> **TASK DIRECTIONS**: Repeat each entry in the data, exactly.

> **Saved data entries**:
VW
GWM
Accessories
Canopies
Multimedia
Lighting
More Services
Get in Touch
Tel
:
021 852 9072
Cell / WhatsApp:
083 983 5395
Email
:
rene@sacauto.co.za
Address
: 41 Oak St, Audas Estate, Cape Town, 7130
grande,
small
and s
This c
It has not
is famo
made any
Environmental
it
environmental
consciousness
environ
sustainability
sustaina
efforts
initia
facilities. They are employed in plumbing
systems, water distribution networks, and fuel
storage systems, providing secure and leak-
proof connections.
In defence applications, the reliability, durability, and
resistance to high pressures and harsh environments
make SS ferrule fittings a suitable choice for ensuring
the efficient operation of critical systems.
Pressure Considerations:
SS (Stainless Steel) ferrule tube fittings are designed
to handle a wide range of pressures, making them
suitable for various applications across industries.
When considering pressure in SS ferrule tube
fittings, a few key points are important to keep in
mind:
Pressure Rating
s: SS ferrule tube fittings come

> **ANSWER FOR THE TASK**:
VW
GWM
Accessories
Canopies
Multimedia
Lighting
More Services
Get in Touch
Tel
:
021 852 9072
Cell / WhatsApp:
083 983 5395
Email
:
rene@sacauto.co.za
Address
: 41 Oak St, Audas Estate, Cape Town, 7130
grande,
small
and s
This c
It has not
is famo
made any
Environmental
it
environmental
consciousness
environ
sustainability
sustaina
efforts
initia
facilities. They are employed in plumbing
systems, water distribution networks, and fuel
storage systems, providing secure and leak-
proof connections.
In defence applications, the reliability, durability, and
resistance to high pressures and harsh environments
make SS ferrule fittings a suitable choice for ensuring
the efficient operation of critical systems.
Pressure Considerations:
SS (Stainless Steel) ferrule tube fittings are designed
to handle a wide range of pressures, making them
suitable for various applications across industries.
When considering pressure in SS ferrule tube
fittings, a few key points are important to keep in
mind:
Pressure Rating
s: SS ferrule tube fittings come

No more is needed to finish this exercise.